DATA PROVIDED –
┄┄┄┄┄┄
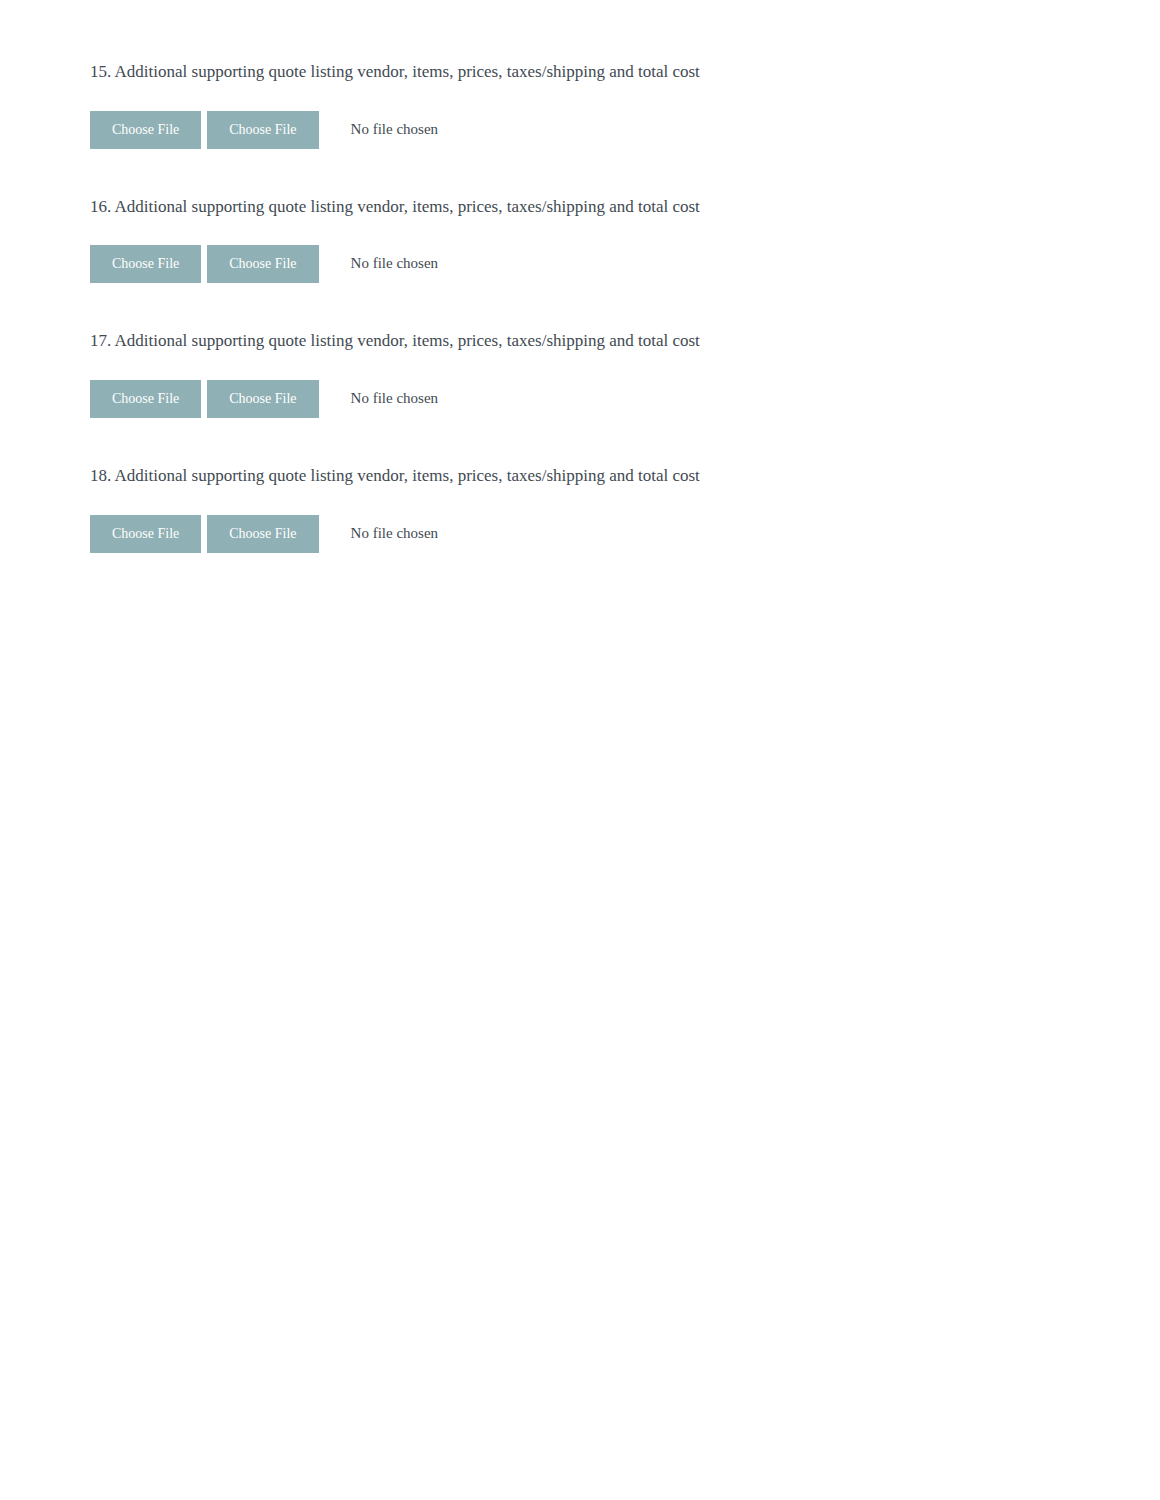15. Additional supporting quote listing vendor, items, prices, taxes/shipping and total cost
Choose File Choose File No file chosen
16. Additional supporting quote listing vendor, items, prices, taxes/shipping and total cost
Choose File Choose File No file chosen
17. Additional supporting quote listing vendor, items, prices, taxes/shipping and total cost
Choose File Choose File No file chosen
18. Additional supporting quote listing vendor, items, prices, taxes/shipping and total cost
Choose File Choose File No file chosen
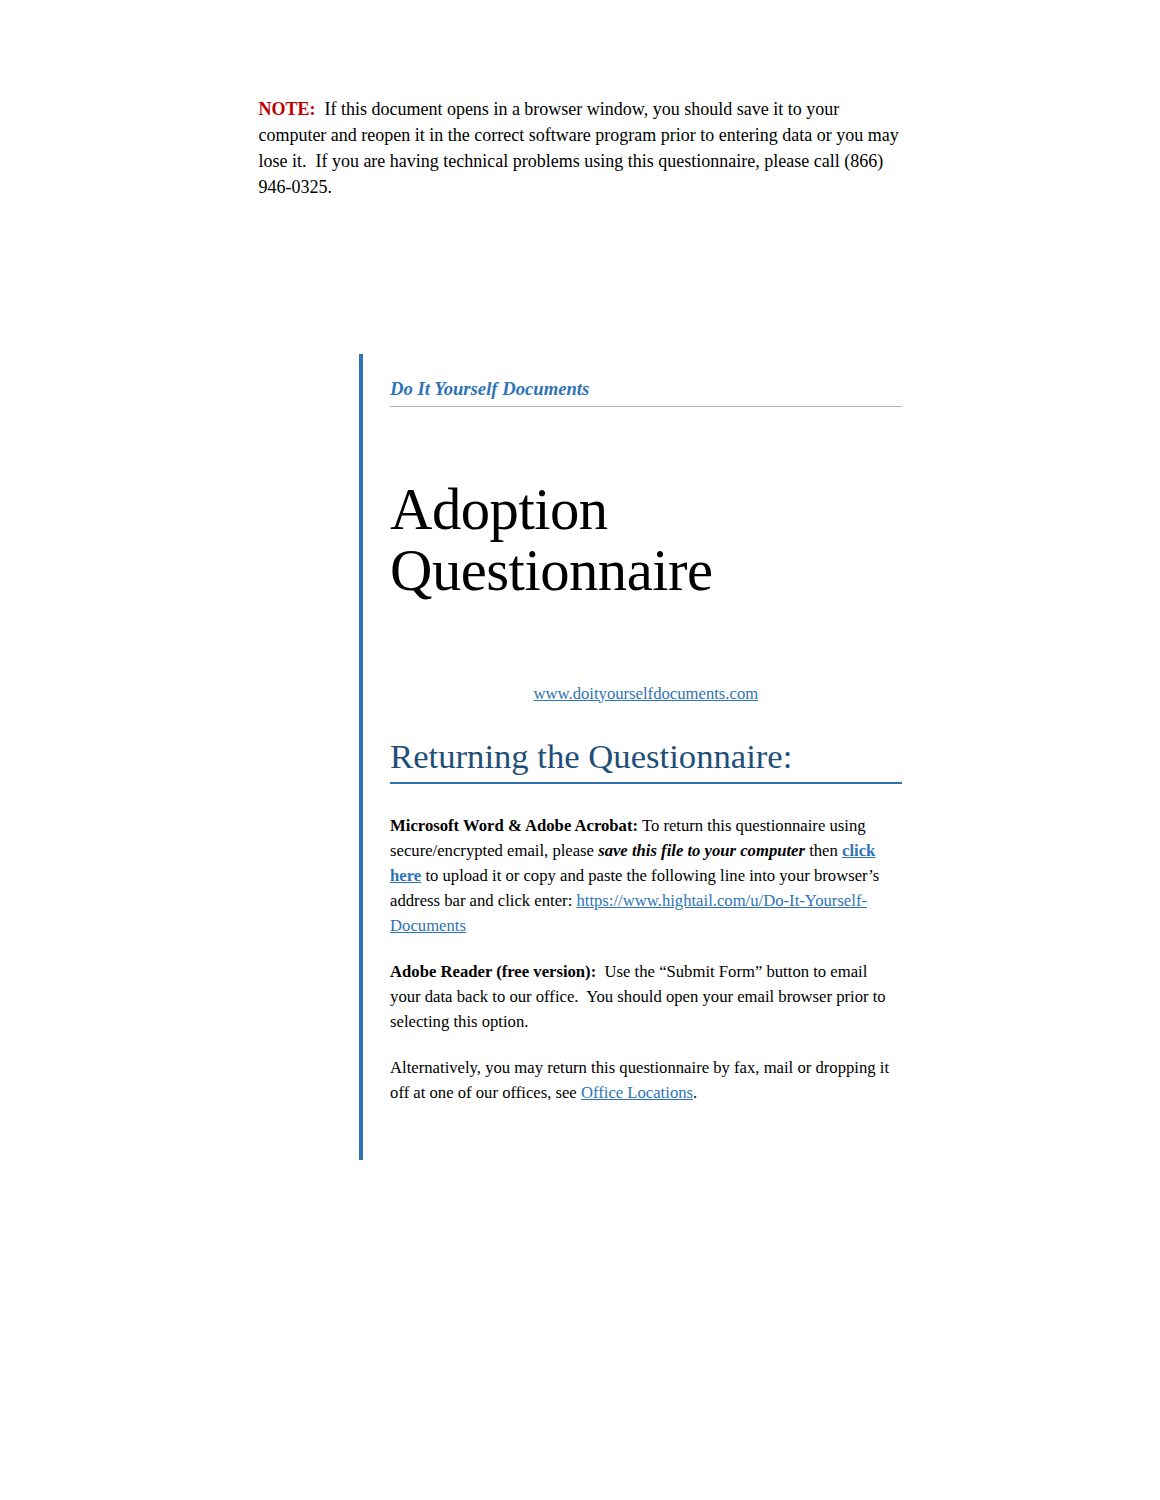NOTE: If this document opens in a browser window, you should save it to your computer and reopen it in the correct software program prior to entering data or you may lose it. If you are having technical problems using this questionnaire, please call (866) 946-0325.
Do It Yourself Documents
Adoption
Questionnaire
www.doityourselfdocuments.com
Returning the Questionnaire:
Microsoft Word & Adobe Acrobat: To return this questionnaire using secure/encrypted email, please save this file to your computer then click here to upload it or copy and paste the following line into your browser’s address bar and click enter: https://www.hightail.com/u/Do-It-Yourself-Documents
Adobe Reader (free version): Use the “Submit Form” button to email your data back to our office. You should open your email browser prior to selecting this option.
Alternatively, you may return this questionnaire by fax, mail or dropping it off at one of our offices, see Office Locations.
┄┄┄┄┄┄
PROBLEM TO SOLVE –
Repeat the preceding records exactly but drop the images.

EXERCISE SOLUTION –
15. Additional supporting quote listing vendor, items, prices, taxes/shipping and total cost
Choose File Choose File No file chosen
16. Additional supporting quote listing vendor, items, prices, taxes/shipping and total cost
Choose File Choose File No file chosen
17. Additional supporting quote listing vendor, items, prices, taxes/shipping and total cost
Choose File Choose File No file chosen
18. Additional supporting quote listing vendor, items, prices, taxes/shipping and total cost
Choose File Choose File No file chosen
NOTE: If this document opens in a browser window, you should save it to your computer and reopen it in the correct software program prior to entering data or you may lose it. If you are having technical problems using this questionnaire, please call (866) 946-0325.
Do It Yourself Documents
Adoption
Questionnaire
www.doityourselfdocuments.com
Returning the Questionnaire:
Microsoft Word & Adobe Acrobat: To return this questionnaire using secure/encrypted email, please save this file to your computer then click here to upload it or copy and paste the following line into your browser’s address bar and click enter: https://www.hightail.com/u/Do-It-Yourself-Documents
Adobe Reader (free version): Use the “Submit Form” button to email your data back to our office. You should open your email browser prior to selecting this option.
Alternatively, you may return this questionnaire by fax, mail or dropping it off at one of our offices, see Office Locations.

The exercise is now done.